Uluslararası arenada operasyona karşı tepkiler bilindik tarzdan. Bizim terörist dediğimiz guruplara müttefiklerimiz bu güne kadar net bir şekilde terörist demedi, diyemedi. Diyemezler bu terörist gurupların ortaya çıkmalarında onların parmağı var da ondan.. Alttan alta kurulmaları gelişmeleri için her türlü desteği verenler bu gün ortaya çıkıp da onları terörist diye kınayamazlar.

Türkiye'nin operasyonunun başlamasının ardından Finlandiya, Norveç, Fransa ve Almanya Türkiye'ye askeri ihracatı askıya almış, İsveç de bu yaptırımın AB çapında uygulanması önerisinde bulunmuş. AB'nin Türkiye'ye silah ambargosu uygulaması yönünde Almanya, Fransa, İspanya ve Avusturya'nın baskıları sonuç vermedi. Türkiye'ye silah satışının yasaklanması yönünde ortak bir uzlaşıya varılamadı. AB, bütün bölgenin istikrarını ve güvenliğini ciddi bir şekilde bozacağı, daha fazla sivillerin yerinden edilmesine sebep olacağı nedeni ile Suriye'nin kuzeydoğusundaki askeri eylemi kınıyor. Bunu diyenler milyonlarca Suriyeli yurtlarından çıkartılırken nerede idiler? Suriyeliler zaten yerlerinden yurtlarından edilmişler. Bu gün milyonlarca Suriyeli yerlerinden yurtlarından uzaklarda mülteci şeklinde yaşam mücadelesi veriyor. Kendi kapılarına gelen Suriyeli vatandaşları duvarlar örerek ülkelerine sokmayanlar bize insanlık dersi veriyor. Hadi oradan sizler kim oluyorsunuz da kadim bir medeniyetin evlatlarına insanlık dersi vereceksiniz?

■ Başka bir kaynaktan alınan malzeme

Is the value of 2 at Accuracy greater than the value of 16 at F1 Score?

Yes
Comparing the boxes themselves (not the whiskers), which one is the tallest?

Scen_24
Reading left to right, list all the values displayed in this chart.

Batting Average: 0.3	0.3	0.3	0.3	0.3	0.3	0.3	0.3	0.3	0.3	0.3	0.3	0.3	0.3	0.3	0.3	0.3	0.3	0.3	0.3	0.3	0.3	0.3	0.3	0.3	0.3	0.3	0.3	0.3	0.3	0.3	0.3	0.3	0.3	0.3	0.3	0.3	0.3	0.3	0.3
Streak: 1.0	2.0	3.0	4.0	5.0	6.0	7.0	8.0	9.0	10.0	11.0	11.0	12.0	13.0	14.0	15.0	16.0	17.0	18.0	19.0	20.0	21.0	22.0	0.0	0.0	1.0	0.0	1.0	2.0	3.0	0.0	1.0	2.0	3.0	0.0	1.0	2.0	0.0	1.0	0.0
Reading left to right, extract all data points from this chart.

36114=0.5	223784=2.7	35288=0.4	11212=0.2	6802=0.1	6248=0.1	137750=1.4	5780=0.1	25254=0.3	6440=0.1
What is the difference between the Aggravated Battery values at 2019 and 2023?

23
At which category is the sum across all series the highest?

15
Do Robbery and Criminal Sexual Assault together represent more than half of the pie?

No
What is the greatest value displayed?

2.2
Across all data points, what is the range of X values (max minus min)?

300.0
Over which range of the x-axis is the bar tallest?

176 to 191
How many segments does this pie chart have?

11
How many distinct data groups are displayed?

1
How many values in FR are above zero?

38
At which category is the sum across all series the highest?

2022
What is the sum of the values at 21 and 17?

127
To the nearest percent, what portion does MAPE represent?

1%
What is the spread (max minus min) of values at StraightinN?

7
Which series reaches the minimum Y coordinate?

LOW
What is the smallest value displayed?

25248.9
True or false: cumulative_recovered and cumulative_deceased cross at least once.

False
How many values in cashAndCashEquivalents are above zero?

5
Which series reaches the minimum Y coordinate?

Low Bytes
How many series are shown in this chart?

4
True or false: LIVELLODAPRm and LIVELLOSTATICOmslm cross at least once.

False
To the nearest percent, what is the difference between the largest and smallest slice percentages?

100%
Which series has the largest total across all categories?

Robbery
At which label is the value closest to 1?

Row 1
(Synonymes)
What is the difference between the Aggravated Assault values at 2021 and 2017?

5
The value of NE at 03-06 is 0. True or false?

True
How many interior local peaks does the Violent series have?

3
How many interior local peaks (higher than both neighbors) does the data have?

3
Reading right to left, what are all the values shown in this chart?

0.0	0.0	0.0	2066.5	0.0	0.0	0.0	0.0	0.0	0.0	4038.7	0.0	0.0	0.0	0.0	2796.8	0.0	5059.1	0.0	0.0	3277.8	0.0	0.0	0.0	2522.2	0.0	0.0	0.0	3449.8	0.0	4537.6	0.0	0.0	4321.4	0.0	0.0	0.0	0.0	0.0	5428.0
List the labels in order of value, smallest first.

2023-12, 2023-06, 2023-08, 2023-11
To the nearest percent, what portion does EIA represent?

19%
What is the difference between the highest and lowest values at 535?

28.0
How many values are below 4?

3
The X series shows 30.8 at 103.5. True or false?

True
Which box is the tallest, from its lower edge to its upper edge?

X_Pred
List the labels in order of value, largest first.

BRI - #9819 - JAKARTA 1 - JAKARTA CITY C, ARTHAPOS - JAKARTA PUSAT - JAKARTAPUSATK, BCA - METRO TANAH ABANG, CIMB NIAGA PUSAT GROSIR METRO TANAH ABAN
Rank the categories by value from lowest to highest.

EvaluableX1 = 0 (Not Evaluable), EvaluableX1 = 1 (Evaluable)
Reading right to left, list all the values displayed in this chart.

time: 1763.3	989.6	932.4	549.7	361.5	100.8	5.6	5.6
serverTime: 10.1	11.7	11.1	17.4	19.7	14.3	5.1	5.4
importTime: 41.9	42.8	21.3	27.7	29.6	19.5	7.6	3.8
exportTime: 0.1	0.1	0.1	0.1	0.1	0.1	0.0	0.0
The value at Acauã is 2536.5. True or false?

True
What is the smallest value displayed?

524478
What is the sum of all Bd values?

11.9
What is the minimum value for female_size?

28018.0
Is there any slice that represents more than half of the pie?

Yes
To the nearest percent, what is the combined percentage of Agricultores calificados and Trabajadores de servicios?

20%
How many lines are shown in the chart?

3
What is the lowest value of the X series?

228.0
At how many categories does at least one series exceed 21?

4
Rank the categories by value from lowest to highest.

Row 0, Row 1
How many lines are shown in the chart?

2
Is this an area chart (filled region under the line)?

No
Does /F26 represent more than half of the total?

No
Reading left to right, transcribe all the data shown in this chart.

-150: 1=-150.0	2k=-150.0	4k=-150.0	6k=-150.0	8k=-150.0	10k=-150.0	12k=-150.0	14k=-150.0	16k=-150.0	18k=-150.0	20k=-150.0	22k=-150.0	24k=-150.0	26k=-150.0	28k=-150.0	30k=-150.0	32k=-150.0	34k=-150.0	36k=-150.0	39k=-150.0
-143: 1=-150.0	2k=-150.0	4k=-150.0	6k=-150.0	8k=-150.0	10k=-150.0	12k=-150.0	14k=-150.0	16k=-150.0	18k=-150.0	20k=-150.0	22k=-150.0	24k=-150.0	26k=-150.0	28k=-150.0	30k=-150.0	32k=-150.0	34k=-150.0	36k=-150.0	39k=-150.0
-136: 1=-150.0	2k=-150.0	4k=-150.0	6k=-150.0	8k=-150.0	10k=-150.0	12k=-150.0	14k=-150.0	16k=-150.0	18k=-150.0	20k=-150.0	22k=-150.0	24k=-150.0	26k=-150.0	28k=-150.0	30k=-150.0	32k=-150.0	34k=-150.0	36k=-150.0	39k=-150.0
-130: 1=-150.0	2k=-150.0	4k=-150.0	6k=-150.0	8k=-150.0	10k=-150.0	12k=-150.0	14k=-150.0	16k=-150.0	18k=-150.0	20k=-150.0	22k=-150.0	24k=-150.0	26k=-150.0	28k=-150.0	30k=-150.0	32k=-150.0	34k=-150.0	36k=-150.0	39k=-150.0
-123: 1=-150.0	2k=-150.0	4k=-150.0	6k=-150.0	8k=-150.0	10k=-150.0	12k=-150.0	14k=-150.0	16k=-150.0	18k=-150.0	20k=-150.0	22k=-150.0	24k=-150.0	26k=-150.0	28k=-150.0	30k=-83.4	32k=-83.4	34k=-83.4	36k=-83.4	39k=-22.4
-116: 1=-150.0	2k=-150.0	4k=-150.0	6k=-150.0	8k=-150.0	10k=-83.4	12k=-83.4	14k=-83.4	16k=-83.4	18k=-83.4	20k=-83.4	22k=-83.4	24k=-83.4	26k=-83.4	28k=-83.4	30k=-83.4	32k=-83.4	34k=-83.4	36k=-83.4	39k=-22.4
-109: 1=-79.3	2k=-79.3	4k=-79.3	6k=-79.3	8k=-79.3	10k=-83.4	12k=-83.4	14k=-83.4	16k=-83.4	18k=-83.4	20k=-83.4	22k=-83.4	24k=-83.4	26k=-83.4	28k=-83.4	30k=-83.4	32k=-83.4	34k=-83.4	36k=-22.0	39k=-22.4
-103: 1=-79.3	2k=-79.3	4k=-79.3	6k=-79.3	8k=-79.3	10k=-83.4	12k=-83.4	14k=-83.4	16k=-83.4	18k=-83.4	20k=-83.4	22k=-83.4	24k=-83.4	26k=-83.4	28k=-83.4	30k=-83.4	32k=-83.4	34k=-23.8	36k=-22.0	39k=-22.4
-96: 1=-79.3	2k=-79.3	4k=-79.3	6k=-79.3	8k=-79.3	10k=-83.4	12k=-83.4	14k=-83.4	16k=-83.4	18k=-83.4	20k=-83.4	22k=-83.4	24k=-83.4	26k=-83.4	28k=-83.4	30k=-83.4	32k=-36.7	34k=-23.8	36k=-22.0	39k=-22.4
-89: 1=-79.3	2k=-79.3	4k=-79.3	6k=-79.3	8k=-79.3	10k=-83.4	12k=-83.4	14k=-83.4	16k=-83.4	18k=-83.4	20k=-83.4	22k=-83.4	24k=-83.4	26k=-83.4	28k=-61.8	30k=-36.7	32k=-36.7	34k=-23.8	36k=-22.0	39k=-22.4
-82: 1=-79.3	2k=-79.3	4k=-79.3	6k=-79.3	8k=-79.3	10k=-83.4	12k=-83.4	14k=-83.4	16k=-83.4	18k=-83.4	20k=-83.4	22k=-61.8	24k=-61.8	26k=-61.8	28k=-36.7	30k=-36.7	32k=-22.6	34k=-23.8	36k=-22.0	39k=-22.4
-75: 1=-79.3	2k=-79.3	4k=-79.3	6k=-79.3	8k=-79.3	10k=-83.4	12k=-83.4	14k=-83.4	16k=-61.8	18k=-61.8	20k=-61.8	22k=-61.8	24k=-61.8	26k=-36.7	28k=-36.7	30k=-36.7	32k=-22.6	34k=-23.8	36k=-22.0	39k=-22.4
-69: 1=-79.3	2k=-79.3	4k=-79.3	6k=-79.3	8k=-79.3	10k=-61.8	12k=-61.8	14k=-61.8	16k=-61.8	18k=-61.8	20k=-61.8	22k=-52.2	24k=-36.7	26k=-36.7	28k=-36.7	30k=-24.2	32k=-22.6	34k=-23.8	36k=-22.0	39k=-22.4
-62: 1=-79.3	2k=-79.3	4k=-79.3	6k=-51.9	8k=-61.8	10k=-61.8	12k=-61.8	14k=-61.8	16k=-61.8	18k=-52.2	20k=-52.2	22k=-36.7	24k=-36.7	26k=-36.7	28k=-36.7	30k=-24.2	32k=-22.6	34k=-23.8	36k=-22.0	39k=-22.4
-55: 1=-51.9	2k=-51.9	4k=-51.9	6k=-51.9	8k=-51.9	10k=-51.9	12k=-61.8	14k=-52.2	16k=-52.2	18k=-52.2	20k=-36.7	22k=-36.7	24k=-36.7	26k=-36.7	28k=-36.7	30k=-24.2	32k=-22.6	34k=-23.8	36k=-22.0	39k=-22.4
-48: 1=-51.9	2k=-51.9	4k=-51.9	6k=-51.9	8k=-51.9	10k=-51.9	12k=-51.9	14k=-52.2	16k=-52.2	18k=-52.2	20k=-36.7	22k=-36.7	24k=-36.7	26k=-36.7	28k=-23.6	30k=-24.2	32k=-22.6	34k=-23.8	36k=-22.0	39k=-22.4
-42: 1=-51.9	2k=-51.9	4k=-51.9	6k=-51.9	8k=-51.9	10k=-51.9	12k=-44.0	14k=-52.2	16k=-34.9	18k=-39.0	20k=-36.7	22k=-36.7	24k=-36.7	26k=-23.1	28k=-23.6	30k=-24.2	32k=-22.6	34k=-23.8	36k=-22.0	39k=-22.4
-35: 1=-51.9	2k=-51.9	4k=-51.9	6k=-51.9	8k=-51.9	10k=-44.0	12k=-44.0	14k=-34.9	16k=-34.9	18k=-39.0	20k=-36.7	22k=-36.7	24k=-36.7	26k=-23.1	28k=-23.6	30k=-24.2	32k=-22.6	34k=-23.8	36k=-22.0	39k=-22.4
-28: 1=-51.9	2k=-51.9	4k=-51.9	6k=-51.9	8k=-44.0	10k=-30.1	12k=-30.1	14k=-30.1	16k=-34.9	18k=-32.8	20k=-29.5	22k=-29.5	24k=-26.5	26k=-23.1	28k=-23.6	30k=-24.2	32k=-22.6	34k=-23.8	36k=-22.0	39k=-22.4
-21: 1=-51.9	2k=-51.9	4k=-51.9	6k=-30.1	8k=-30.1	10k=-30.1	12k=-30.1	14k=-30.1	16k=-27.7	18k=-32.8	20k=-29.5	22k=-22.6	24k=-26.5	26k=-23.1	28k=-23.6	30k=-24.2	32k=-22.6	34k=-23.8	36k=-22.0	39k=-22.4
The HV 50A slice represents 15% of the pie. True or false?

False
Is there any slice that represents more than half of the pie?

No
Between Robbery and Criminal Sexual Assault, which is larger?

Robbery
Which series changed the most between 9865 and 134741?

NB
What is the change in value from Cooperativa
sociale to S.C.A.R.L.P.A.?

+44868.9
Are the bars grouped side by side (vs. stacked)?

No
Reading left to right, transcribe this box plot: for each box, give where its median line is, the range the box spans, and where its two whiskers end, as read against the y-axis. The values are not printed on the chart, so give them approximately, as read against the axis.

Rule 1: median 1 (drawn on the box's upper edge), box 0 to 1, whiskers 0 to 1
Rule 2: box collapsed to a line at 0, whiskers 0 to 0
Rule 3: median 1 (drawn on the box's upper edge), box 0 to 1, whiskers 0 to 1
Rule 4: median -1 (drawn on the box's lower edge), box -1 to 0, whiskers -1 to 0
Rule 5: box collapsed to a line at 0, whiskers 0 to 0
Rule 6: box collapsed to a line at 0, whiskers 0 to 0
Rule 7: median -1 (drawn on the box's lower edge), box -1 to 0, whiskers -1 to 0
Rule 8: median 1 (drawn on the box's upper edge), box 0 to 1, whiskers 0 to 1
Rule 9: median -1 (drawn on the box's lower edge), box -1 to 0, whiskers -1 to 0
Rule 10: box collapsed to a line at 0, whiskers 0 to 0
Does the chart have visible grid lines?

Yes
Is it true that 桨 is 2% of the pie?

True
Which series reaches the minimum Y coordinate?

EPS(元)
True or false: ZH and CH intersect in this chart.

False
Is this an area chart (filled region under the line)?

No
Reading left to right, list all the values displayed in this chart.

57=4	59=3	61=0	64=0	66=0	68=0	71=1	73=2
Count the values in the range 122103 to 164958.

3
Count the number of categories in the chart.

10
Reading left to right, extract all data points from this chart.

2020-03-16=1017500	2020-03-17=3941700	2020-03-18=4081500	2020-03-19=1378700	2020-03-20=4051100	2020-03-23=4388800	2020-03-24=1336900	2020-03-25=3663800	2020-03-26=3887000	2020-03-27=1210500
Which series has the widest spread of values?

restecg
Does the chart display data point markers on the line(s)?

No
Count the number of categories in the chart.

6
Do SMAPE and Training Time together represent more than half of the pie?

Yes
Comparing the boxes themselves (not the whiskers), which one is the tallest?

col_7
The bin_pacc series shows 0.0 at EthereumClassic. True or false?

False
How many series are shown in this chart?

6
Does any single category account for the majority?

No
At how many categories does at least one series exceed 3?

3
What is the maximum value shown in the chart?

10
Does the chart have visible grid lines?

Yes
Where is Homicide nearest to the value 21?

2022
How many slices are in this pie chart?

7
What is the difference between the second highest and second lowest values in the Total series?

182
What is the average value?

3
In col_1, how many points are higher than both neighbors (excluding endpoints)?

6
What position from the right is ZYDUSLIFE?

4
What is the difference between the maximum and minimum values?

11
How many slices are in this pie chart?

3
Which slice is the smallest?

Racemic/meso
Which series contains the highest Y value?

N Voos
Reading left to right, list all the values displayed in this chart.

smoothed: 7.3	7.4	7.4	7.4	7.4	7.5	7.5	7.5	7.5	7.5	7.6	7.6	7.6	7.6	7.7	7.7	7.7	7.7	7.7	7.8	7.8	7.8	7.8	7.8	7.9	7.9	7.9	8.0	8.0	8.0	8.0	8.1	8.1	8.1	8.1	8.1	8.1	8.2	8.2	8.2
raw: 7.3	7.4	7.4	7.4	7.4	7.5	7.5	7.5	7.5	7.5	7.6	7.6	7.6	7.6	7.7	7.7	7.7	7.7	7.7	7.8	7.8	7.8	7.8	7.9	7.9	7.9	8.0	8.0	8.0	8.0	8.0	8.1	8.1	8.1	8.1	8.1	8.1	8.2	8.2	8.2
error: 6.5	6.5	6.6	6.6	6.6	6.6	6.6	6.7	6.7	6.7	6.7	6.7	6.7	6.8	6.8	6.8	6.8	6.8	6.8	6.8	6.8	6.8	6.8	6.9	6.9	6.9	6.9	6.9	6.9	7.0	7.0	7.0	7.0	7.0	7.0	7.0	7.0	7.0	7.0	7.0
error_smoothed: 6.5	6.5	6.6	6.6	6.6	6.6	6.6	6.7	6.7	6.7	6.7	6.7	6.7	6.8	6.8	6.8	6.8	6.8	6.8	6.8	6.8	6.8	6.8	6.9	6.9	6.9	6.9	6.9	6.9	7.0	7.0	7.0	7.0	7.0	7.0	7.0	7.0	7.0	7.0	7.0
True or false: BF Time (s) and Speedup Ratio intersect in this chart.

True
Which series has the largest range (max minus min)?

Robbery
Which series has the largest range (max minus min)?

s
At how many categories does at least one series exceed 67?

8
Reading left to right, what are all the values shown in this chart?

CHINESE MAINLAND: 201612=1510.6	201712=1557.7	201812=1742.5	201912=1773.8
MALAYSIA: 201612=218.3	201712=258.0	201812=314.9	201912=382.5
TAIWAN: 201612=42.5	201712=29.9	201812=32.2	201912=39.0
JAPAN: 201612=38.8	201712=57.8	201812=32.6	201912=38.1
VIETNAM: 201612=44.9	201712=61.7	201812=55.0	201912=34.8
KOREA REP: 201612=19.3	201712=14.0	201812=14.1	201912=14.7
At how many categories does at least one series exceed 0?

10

Bütün engellemelere rağmen bu harekât devam edecek. O bölge terörden arındırılarak sahiplerine teslim edilecek. Bizler birileri gibi herhangi bir doğal kaynağı sömürmek adına o bölgede değiliz. Biz insanlık adına insaniyet adına o bölgedeyiz. Bölgeye Allah’ın izniyle barışı getireceğiz.

Bu aziz millet, güvenlik güçlerimize her türlü desteğini verdi, vermeye de devam ediyor.

Dualarımız sizinle “Vatanın Aziz Evlatları” ayağınıza taş değmesin. Rabbim sizi korusun.